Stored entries
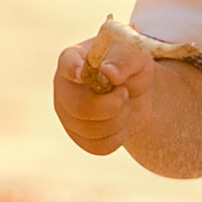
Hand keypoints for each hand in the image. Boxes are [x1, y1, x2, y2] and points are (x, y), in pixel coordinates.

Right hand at [52, 21, 153, 154]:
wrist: (137, 93)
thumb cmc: (130, 67)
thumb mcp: (134, 56)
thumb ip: (123, 61)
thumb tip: (109, 73)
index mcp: (73, 59)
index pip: (67, 64)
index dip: (73, 71)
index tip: (82, 74)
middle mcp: (64, 88)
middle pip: (79, 107)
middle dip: (112, 105)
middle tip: (124, 93)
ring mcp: (68, 115)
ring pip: (91, 130)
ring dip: (119, 119)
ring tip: (124, 104)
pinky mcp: (79, 137)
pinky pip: (99, 146)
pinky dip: (118, 136)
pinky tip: (121, 121)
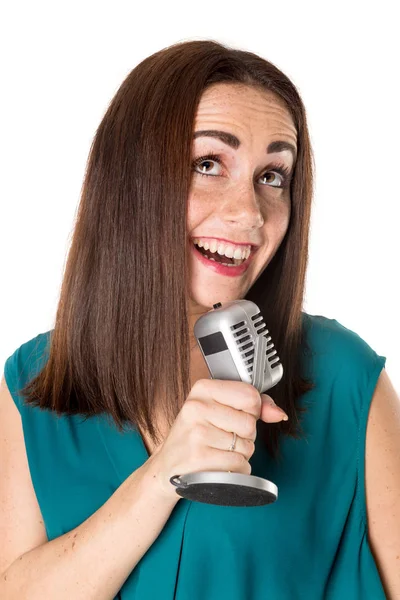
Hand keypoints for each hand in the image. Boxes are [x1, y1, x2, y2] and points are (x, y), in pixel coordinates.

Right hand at [144, 379, 287, 501]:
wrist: (167, 466)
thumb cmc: (196, 435)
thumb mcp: (218, 410)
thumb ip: (253, 406)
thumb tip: (278, 413)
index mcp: (202, 389)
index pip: (250, 395)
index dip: (252, 410)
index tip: (237, 415)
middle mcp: (197, 407)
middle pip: (250, 423)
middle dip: (245, 436)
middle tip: (224, 436)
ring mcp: (197, 432)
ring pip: (247, 446)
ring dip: (240, 454)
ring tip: (218, 450)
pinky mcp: (199, 458)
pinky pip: (239, 464)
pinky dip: (236, 469)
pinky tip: (218, 463)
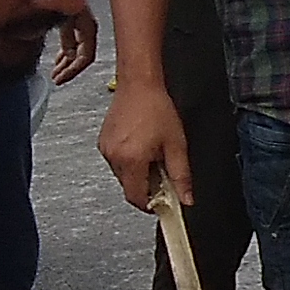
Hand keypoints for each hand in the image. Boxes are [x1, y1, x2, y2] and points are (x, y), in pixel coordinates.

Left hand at [49, 5, 99, 85]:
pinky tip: (59, 57)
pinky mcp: (74, 19)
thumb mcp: (63, 14)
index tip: (60, 79)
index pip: (86, 56)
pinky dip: (65, 52)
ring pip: (78, 50)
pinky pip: (73, 41)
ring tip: (56, 71)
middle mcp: (87, 26)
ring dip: (66, 62)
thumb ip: (68, 36)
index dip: (73, 70)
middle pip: (82, 56)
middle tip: (57, 78)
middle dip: (68, 69)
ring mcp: (82, 22)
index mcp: (88, 26)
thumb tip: (68, 52)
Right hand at [98, 78, 190, 208]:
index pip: (137, 197)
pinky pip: (117, 162)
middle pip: (129, 187)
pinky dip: (130, 162)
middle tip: (163, 171)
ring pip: (123, 176)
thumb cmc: (157, 109)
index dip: (151, 205)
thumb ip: (181, 176)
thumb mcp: (177, 145)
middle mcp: (114, 157)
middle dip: (147, 186)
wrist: (139, 85)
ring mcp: (106, 149)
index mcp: (132, 160)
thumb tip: (186, 198)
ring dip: (138, 173)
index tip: (162, 203)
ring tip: (153, 153)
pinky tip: (141, 146)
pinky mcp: (103, 143)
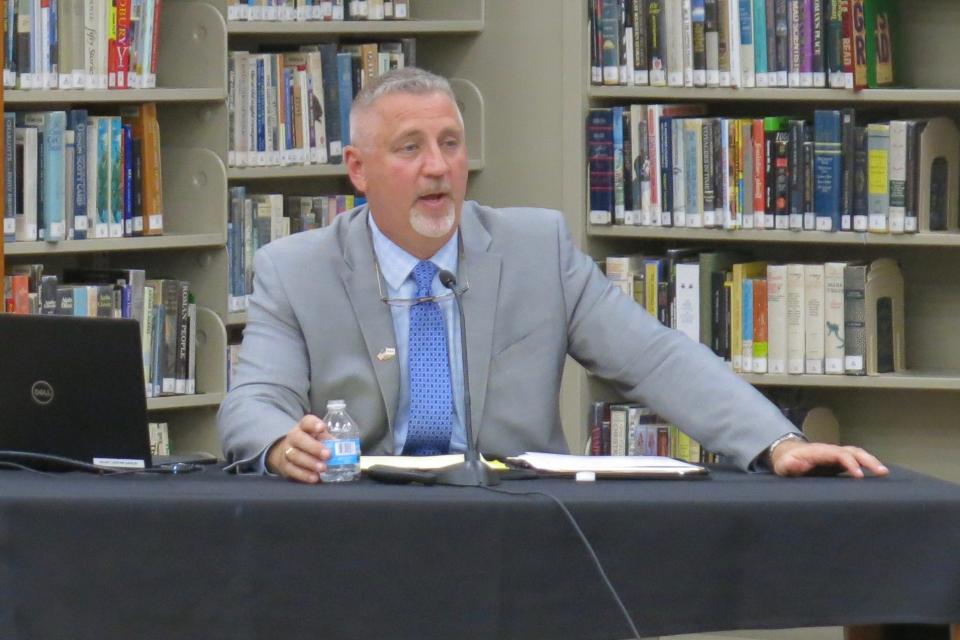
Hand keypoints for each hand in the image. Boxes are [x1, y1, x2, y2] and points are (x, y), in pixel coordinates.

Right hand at [266, 415, 331, 482]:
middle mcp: (293, 437)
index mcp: (304, 427)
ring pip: (295, 455)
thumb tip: (342, 449)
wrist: (289, 452)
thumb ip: (329, 441)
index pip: (307, 422)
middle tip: (327, 454)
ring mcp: (287, 451)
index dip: (314, 424)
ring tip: (323, 468)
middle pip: (299, 439)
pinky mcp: (285, 465)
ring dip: (310, 463)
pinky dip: (304, 475)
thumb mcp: (320, 437)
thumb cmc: (310, 443)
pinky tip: (314, 477)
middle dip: (314, 447)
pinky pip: (292, 470)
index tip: (322, 428)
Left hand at [770, 440, 888, 477]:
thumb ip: (789, 465)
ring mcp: (837, 455)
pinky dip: (868, 465)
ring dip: (871, 461)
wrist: (787, 455)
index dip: (850, 463)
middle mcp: (831, 451)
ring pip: (857, 454)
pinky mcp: (839, 462)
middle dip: (868, 460)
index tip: (859, 475)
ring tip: (884, 473)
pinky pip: (856, 460)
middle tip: (882, 472)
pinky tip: (878, 475)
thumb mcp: (783, 465)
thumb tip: (795, 463)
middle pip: (853, 451)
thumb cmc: (786, 462)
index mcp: (820, 452)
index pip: (838, 454)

- [Exercise goal]: Would you write out exactly the lines above, starting at the line containing "middle dip: (147, 186)" and stopping after the line containing "thumb ip: (329, 441)"? Omit the pictures.

- [Answer to the problem]:
middle dip: (147, 186)
wrist: (139, 85)
ring mcp: (106, 149)
index mcp: (132, 160)
thumb tip: (186, 198)
ring dip: (138, 173)
index tip: (162, 203)
ring tip: (153, 153)
pinky tip: (141, 146)
pinky mcp: (103, 143)
Hand keypoints for each hand in the image. Boxes are [x1, y1, x2, y2] and points are (x, y), in pixel coordinates.

Right hand at [266, 415, 331, 482]:
middle mcp: (293, 437)
index mcp: (304, 427)
ring pip: (295, 455)
thumb tip: (342, 449)
wrist: (289, 452)
thumb ip: (329, 441)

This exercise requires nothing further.